A cycle that was once 28 days might stretch to 40 or 50 days, then snap back to 25 the next month. This is the hormonal rollercoaster that defines perimenopause, and it can last for years. You’re considered to have reached menopause once you’ve gone 12 consecutive months without a period.

Other Causes Worth Knowing

A few less common but still relevant factors can throw off your cycle. Significant time zone changes or shift work can disrupt the internal clock that influences hormone release. Illness, especially anything that causes a fever or requires your body to mount a strong immune response, can delay ovulation for that cycle. Breastfeeding suppresses ovulation through the same prolactin mechanism as thyroid problems, which is why many nursing parents experience irregular or absent periods.

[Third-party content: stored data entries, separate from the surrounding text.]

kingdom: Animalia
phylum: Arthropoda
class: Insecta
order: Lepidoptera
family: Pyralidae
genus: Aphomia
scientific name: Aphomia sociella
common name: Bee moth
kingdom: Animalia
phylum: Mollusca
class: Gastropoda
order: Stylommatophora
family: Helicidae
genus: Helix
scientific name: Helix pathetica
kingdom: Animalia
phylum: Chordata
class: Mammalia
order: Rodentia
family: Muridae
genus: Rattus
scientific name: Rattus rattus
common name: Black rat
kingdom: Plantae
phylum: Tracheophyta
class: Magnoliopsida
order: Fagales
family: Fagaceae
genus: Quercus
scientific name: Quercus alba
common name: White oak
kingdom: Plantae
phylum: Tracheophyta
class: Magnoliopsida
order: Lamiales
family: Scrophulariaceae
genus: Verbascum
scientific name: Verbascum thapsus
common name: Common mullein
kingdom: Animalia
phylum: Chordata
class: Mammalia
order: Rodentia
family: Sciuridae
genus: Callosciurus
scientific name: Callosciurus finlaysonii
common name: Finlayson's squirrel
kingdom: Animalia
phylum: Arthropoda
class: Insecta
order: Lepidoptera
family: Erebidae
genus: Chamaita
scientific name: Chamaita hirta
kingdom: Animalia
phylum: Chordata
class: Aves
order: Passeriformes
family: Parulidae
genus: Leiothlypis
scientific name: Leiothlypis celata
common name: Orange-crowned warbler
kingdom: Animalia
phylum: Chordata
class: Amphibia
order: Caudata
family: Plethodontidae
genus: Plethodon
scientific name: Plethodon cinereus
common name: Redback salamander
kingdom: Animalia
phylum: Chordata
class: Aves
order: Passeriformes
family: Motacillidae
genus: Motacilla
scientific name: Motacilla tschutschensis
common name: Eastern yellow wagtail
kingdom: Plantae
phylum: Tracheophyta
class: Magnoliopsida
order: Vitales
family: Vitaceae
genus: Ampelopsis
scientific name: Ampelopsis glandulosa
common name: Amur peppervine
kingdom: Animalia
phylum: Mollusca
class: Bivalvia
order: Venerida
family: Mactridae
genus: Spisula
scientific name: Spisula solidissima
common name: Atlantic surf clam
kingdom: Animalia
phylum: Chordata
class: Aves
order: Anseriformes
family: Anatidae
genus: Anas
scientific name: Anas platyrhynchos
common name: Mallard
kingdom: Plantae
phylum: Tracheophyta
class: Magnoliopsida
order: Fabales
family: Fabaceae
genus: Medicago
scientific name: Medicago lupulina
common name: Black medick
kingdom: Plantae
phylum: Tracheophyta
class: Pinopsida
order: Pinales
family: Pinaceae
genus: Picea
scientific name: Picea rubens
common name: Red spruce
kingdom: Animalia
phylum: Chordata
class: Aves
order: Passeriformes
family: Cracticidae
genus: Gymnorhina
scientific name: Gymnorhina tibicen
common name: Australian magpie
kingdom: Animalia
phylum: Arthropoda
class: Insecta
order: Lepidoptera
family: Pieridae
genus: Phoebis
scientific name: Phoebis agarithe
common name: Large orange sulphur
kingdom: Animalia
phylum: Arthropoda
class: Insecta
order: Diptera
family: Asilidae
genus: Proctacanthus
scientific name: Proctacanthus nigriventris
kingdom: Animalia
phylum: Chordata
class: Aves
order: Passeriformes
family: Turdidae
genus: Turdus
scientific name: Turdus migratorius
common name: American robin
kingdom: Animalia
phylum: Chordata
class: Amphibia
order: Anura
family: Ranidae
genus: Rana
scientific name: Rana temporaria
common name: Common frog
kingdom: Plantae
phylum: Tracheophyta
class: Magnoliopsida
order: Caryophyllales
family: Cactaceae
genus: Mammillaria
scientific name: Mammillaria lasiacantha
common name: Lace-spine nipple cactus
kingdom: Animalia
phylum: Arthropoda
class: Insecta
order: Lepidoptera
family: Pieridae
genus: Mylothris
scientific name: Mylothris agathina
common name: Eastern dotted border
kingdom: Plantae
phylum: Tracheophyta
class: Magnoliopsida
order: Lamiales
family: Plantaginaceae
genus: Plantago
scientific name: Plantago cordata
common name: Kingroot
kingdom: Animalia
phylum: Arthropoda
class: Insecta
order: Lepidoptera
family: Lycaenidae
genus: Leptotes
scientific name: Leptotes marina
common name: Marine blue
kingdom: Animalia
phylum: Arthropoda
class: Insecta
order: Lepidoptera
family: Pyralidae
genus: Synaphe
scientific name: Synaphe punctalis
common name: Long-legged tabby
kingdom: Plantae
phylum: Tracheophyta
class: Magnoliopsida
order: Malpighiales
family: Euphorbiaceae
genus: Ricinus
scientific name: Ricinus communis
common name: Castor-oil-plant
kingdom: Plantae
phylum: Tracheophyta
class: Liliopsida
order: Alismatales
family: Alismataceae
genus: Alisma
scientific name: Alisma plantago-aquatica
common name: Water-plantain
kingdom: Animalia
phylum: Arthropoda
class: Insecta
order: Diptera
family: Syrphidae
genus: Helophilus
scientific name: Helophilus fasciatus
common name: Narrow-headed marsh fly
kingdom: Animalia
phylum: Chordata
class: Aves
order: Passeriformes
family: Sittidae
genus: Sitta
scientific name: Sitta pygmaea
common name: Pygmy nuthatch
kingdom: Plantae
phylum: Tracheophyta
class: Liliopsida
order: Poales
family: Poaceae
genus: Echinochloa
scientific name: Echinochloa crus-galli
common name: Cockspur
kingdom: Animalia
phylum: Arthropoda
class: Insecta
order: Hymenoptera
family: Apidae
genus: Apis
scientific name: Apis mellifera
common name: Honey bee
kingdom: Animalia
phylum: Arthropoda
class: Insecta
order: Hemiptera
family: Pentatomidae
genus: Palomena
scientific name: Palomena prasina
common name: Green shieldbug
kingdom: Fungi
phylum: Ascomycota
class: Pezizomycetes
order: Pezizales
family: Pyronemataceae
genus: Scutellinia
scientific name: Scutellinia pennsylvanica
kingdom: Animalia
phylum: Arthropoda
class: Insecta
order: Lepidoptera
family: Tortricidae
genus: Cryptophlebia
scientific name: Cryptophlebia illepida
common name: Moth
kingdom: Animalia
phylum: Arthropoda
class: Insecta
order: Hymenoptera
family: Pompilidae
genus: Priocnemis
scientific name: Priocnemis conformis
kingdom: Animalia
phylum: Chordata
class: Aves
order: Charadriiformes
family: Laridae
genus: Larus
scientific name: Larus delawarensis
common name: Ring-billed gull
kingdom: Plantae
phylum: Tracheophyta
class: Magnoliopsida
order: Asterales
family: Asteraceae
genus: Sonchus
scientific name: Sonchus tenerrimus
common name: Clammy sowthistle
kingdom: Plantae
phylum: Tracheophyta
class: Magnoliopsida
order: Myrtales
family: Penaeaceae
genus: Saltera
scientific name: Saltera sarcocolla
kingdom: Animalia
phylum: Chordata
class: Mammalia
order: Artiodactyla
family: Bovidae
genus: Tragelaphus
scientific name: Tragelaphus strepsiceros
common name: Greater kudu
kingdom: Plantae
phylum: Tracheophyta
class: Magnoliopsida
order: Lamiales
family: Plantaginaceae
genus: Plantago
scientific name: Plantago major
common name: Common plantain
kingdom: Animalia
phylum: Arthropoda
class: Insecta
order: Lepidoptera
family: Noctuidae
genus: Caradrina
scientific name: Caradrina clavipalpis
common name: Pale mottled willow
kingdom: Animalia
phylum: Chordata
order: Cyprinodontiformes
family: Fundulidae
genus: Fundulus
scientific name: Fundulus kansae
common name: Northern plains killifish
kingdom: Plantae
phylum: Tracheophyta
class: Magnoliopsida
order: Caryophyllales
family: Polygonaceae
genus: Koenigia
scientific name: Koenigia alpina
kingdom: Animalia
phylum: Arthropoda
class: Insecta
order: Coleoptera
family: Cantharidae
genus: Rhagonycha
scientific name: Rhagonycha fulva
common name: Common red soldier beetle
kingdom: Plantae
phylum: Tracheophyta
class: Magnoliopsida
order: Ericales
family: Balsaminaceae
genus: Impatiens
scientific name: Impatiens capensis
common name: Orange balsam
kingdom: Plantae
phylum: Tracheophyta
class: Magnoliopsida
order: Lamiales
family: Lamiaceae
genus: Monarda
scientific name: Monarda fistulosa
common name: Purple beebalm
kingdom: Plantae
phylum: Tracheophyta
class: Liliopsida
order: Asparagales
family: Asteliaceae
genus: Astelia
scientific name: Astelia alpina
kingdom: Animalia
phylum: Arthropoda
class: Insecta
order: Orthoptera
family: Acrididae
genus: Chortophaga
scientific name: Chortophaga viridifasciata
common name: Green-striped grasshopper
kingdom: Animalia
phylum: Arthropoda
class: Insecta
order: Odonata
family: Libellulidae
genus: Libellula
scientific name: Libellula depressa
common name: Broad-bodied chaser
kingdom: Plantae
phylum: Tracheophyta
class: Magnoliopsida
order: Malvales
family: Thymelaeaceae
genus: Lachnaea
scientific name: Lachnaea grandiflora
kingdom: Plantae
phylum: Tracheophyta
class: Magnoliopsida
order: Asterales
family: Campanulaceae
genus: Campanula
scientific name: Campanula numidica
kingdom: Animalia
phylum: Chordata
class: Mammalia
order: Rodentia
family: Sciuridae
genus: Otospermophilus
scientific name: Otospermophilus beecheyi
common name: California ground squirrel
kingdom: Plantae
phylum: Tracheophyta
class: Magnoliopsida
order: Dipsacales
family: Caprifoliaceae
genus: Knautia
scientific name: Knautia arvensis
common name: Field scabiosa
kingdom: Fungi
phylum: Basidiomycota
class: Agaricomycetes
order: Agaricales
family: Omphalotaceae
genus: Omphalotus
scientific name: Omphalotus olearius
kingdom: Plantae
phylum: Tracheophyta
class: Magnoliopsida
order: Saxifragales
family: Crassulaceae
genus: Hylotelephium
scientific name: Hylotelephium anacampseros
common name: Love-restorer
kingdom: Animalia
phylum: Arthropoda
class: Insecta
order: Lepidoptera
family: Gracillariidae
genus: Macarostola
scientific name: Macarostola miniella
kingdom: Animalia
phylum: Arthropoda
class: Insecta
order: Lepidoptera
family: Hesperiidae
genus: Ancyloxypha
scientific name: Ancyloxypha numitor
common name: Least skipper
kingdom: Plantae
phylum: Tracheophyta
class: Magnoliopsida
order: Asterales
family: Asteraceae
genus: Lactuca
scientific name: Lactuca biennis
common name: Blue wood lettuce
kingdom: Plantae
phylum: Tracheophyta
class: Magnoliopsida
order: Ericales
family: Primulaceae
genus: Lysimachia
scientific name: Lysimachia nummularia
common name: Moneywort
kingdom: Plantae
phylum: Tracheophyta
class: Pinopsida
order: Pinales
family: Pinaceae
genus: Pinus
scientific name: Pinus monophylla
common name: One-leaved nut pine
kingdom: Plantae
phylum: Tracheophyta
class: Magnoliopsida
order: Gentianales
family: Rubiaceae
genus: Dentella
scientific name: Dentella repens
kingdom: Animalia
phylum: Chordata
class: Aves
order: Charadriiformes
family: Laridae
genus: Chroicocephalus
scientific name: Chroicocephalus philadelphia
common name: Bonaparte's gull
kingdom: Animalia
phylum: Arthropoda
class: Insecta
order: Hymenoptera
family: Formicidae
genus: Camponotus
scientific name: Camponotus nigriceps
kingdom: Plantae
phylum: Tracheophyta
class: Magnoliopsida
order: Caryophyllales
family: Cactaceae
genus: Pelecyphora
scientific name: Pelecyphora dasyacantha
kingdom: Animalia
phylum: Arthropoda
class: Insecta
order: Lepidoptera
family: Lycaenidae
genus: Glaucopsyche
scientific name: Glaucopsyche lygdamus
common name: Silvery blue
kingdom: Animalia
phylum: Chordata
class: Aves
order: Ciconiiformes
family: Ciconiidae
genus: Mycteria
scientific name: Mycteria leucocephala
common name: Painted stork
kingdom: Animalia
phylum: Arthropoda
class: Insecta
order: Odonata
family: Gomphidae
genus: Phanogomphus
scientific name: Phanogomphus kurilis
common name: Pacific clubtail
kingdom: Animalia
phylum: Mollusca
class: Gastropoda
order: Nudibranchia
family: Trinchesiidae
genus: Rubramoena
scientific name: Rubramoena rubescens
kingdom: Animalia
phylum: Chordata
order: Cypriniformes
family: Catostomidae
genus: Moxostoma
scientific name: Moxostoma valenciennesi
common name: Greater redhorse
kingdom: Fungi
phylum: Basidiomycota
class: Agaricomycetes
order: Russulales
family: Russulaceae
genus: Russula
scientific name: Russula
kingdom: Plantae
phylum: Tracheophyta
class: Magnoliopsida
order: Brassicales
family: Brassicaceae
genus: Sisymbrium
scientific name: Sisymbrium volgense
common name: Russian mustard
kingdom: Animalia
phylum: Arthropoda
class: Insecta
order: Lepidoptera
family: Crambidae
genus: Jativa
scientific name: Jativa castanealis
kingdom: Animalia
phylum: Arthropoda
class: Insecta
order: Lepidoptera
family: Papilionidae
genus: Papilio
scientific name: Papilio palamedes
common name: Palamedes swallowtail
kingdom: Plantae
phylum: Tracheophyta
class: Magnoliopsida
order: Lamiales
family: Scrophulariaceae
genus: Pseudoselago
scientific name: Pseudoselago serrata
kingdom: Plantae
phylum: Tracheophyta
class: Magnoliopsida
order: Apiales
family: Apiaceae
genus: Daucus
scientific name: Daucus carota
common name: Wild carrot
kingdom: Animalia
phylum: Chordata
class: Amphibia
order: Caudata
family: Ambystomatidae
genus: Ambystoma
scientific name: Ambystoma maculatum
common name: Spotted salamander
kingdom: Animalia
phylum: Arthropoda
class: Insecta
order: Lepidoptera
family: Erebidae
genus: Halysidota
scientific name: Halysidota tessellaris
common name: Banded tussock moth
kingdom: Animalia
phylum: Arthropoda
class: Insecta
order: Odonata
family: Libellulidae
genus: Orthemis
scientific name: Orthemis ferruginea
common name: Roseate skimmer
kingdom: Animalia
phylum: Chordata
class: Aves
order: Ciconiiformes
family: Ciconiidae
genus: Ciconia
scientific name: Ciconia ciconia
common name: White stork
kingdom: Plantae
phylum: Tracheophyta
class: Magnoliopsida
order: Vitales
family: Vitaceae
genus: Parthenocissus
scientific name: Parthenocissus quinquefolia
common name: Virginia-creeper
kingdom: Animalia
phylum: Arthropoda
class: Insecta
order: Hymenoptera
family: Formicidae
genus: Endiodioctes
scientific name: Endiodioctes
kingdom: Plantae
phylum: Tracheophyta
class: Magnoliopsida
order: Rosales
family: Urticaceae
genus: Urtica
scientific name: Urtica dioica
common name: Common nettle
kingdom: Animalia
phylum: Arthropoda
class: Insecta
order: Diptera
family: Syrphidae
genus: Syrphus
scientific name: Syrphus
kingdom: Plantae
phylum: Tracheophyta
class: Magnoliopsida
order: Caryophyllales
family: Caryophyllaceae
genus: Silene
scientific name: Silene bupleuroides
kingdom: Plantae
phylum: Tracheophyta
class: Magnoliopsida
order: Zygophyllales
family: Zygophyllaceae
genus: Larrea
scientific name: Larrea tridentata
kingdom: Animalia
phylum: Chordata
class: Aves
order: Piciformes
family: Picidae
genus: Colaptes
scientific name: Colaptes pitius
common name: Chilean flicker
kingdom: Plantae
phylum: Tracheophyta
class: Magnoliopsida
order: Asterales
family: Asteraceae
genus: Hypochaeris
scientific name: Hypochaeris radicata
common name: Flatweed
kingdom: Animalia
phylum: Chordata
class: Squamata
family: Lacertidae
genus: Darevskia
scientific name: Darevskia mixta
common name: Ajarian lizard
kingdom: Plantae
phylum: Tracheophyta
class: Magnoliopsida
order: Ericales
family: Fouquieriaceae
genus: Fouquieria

Chronic conditions like uncontrolled diabetes and celiac disease can also interfere with regularity, as can structural issues like uterine polyps or fibroids, though these more commonly cause changes in bleeding patterns rather than a completely late period.

How Late Is Too Late

A period that’s a few days late after a stressful month or a change in routine is rarely a concern. If you’ve ruled out pregnancy and your cycle returns to normal the following month, that one-off delay was likely caused by a temporary disruption to ovulation. The general guideline from the American College of Obstetricians and Gynecologists is that anyone whose period stops for more than three months without a clear explanation should be evaluated. For teens who haven’t gotten their first period by age 15, or who show no signs of breast development by age 13, earlier evaluation is recommended.

Patterns matter more than individual months. If your periods are consistently arriving later than 35 days apart, or you’re getting fewer than eight periods a year, that pattern suggests something hormonal is worth investigating. Keeping a simple record of your cycle dates, even in a notes app, gives you and a healthcare provider much more to work with than trying to remember from memory.